• **Problem to work on**
Format the lines of the listing, from the line containing "Periodiche SRL –" through the end of the listing, as a Markdown table with the columns Row and Line, giving each line a row number and skipping blank lines. Leave the pictures out of your answer.

** Opening Material supplied block **

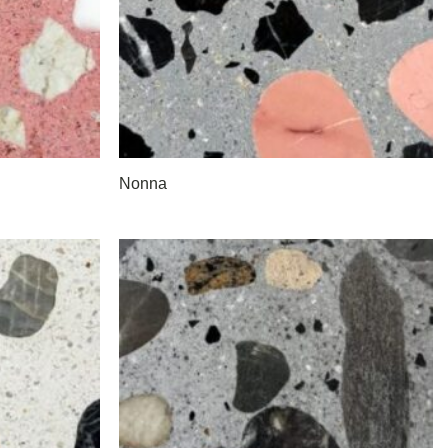
Nonna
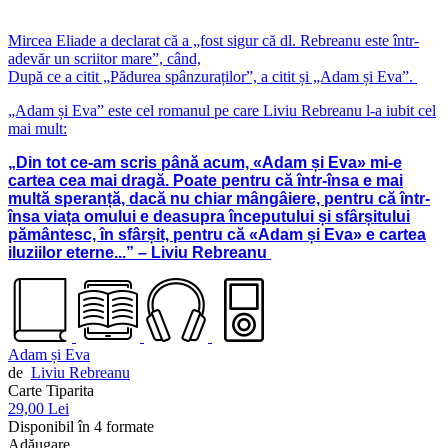
Mircea Eliade a declarat că a „fost sigur că dl. Rebreanu este într-
adevăr un scriitor mare”, când,
După ce a citit „Pădurea spânzuraților”, a citit și „Adam și Eva”.
„Adam și Eva” este cel romanul pe care Liviu Rebreanu l-a iubit cel
mai mult:
„Din tot ce-am scris până acum, «Adam și Eva» mi-e
cartea cea mai dragă. Poate pentru că într-însa e mai
multă speranță, dacă nu chiar mângâiere, pentru că într-
însa viața omului e deasupra începutului și sfârșitului
pământesc, în sfârșit, pentru că «Adam și Eva» e cartea
iluziilor eterne...” – Liviu Rebreanu
Adam și Eva
de
Liviu Rebreanu
Carte Tiparita
29,00 Lei
Disponibil în 4 formate
Adăugare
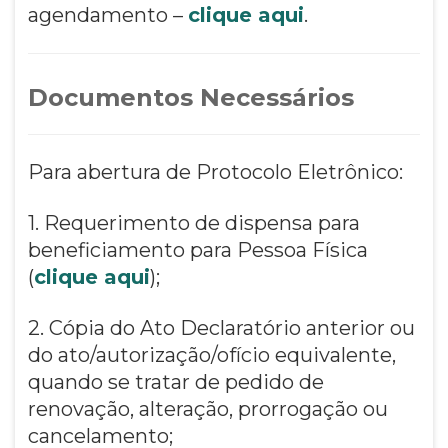
agendamento –
clique aqui
.
Documentos Necessários
Para abertura de Protocolo Eletrônico:
1. Requerimento de dispensa para
beneficiamento para Pessoa Física
(
clique aqui
);
2. Cópia do Ato Declaratório anterior ou
do ato/autorização/ofício equivalente,
quando se tratar de pedido de
renovação, alteração, prorrogação ou
cancelamento;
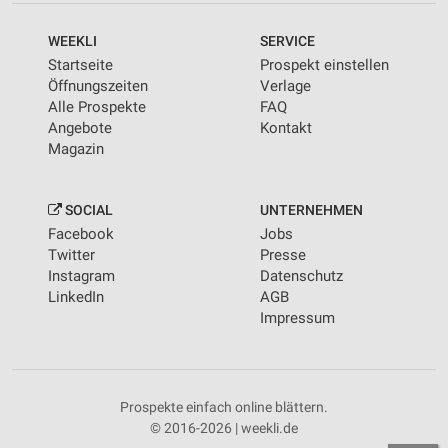
WEEKLI
SERVICE
Startseite
Prospekt einstellen
Öffnungszeiten
Verlage
Alle Prospekte
FAQ
Angebote
Kontakt
Magazin
SOCIAL
UNTERNEHMEN
Facebook
Jobs
Twitter
Presse
Instagram
Datenschutz
LinkedIn
AGB
Impressum
Prospekte einfach online blättern.
© 2016-2026 | weekli.de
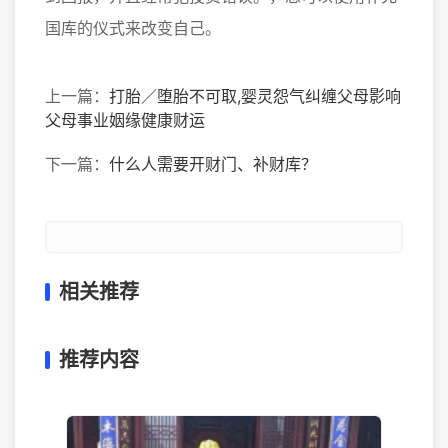
国库的仪式来改变自己。
上一篇：
打胎／堕胎不可取,婴灵怨气纠缠父母影响
父母事业姻缘健康财运
下一篇：
什么人需要开财门、补财库？
相关推荐
推荐内容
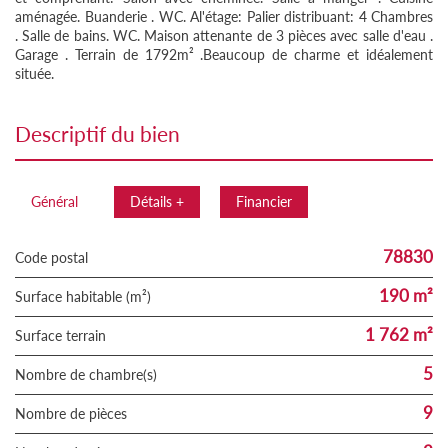
aménagée. Buanderie . WC. Al'étage: Palier distribuant: 4 Chambres
. Salle de bains. WC. Maison attenante de 3 pièces avec salle d'eau .
Garage . Terrain de 1792m² .Beaucoup de charme et idéalement
située.
descriptif du bien
Général
Détails +
Financier
78830
Code postal
190 m²
Surface habitable (m²)
1 762 m²
surface terrain
5
Nombre de chambre(s)
9
Nombre de pièces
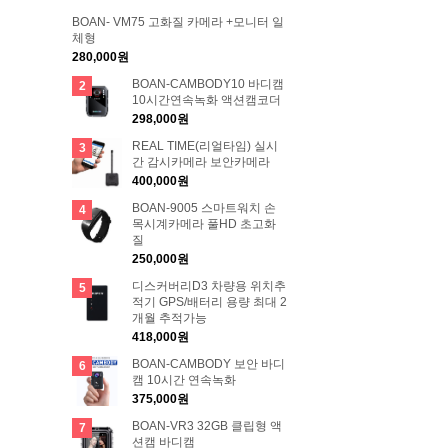
BOAN- VM75 고화질 카메라 +모니터 일
체형
280,000원
BOAN-CAMBODY10 바디캠
2
10시간연속녹화 액션캠코더
298,000원
REAL TIME(리얼타임) 실시
3
간 감시카메라 보안카메라
400,000원
BOAN-9005 스마트워치 손
4
목시계카메라 풀HD 초고화
질
250,000원
디스커버리D3 차량용 위치추
5
적기 GPS/배터리 용량 최대 2
개월 추적가능
418,000원
BOAN-CAMBODY 보안 바디
6
캠 10시간 연속녹화
375,000원
BOAN-VR3 32GB 클립형 액
7
션캠 바디캠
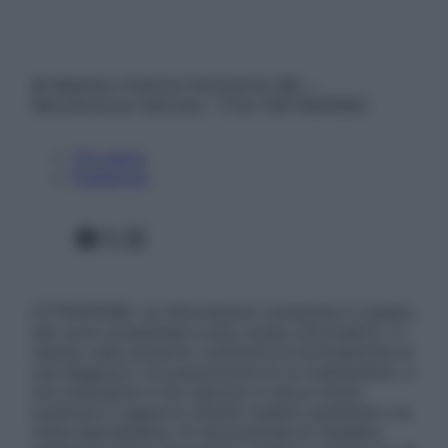
© Belpietro Edizioni Periodiche SRL –
Riproduzione riservata – P.Iva 13673600964
Chi siamo
Pubblicità
Facebook
X
Instagram
ATTENZIONE: Le informazioni contenute in questo
sito sono presentate a solo scopo informativo, in
nessun caso possono costituire la formulazione di
una diagnosi o la prescrizione di un trattamento, e
non intendono e non devono in alcun modo
sostituire il rapporto diretto medico-paziente o la
visita specialistica. Si raccomanda di chiedere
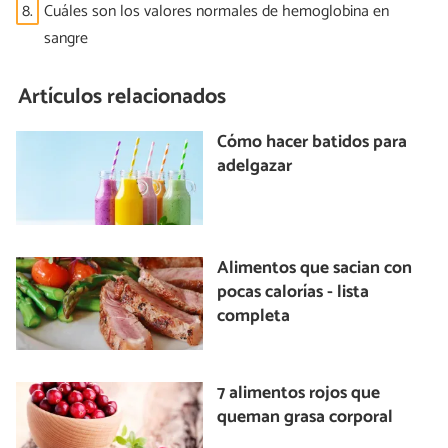
8.
Cuáles son los valores normales de hemoglobina en
sangre
Artículos relacionados
Cómo hacer batidos para
adelgazar
Alimentos que sacian con
pocas calorías - lista
completa
7 alimentos rojos que
queman grasa corporal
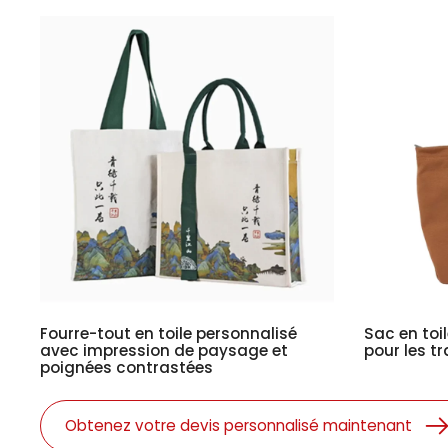
Fourre-tout en toile personnalisé
Sac en toi
avec impression de paysage et
pour les tr
poignées contrastées
Obtenez votre devis personnalisé maintenant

** Closing Material supplied block **

• **Response**
| Row | Line |
|---|---|
| 1 | © Belpietro Edizioni Periodiche SRL – |
| 2 | Riproduzione riservata – P.Iva 13673600964 |
| 3 | Chi siamo |
| 4 | Pubblicità |
| 5 | Facebook |
| 6 | X |
| 7 | Instagram |
| 8 | ATTENZIONE: Le informazioni contenute in questo |
| 9 | sito sono presentate a solo scopo informativo, in |
| 10 | nessun caso possono costituire la formulazione di |
| 11 | una diagnosi o la prescrizione di un trattamento, e |
| 12 | non intendono e non devono in alcun modo |
| 13 | sostituire il rapporto diretto medico-paziente o la |
| 14 | visita specialistica. Si raccomanda di chiedere |
| 15 | 8. |
| 16 | Cuáles son los valores normales de hemoglobina en |
| 17 | sangre |
| 18 | Artículos relacionados |
| 19 | Cómo hacer batidos para |
| 20 | adelgazar |
| 21 | Alimentos que sacian con |
| 22 | pocas calorías - lista |
| 23 | completa |
| 24 | 7 alimentos rojos que |
| 25 | queman grasa corporal |
| 26 | Fourre-tout en toile personnalisé |
| 27 | Sac en toi |
| 28 | avec impression de paysage et |
| 29 | pour les tr |
| 30 | poignées contrastées |
| 31 | Obtenez votre devis personnalisé maintenant |